What you need to do: Pictures aside, the data must be reproduced exactly.

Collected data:
[Start of section]
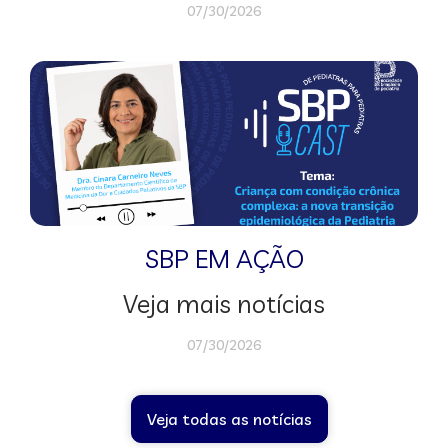
07/30/2026
SBP EM AÇÃO
Veja mais notícias
07/30/2026
Veja todas as notícias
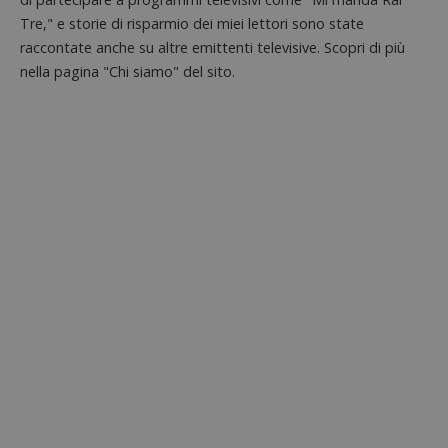
Tre," e storie di risparmio dei miei lettori sono state
raccontate anche su altre emittenti televisive. Scopri di più
nella pagina "Chi siamo" del sito.
Google Privacy Policy
CookieScriptConsent
CookieScript
s
www.dimmicosacerchi.it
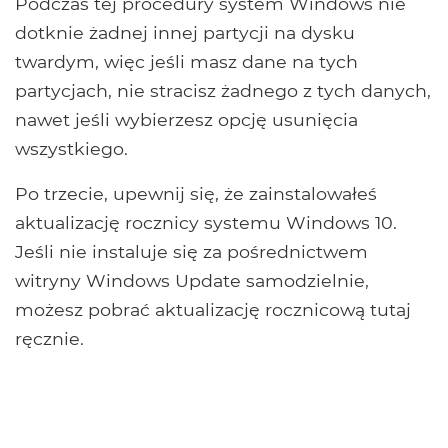
Podczas tej procedury system Windows nie
dotknie żadnej innej partycji na dysku
twardym, więc jeśli masz dane na tych
partycjach, nie stracisz żadnego z tych danych,
nawet jeśli wybierzesz opcję usunięcia
wszystkiego.
Po trzecie, upewnij się, że zainstalowałeś
aktualizację rocznicy systemu Windows 10.
Jeśli nie instaluje się za pośrednictwem
witryny Windows Update samodzielnie,
możesz pobrać aktualizację rocznicową tutaj
ręcznie.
[End of section]
Written solution:
07/30/2026
SBP EM AÇÃO
Veja mais notícias
07/30/2026
Veja todas as notícias
Tre," e storie di risparmio dei miei lettori sono state
raccontate anche su altre emittenti televisive. Scopri di più
nella pagina "Chi siamo" del sito.
Google Privacy Policy
CookieScriptConsent
CookieScript
s
www.dimmicosacerchi.it
Podczas tej procedury system Windows nie
dotknie żadnej innej partycji na dysku
twardym, więc jeśli masz dane na tych
partycjach, nie stracisz żadnego z tych danych,
nawet jeśli wybierzesz opcję usunięcia
wszystkiego.
Po trzecie, upewnij się, że zainstalowałeś
aktualizację rocznicy systemu Windows 10.
Jeśli nie instaluje się za pośrednictwem
witryny Windows Update samodzielnie,
możesz pobrać aktualizację rocznicową tutaj
ręcznie.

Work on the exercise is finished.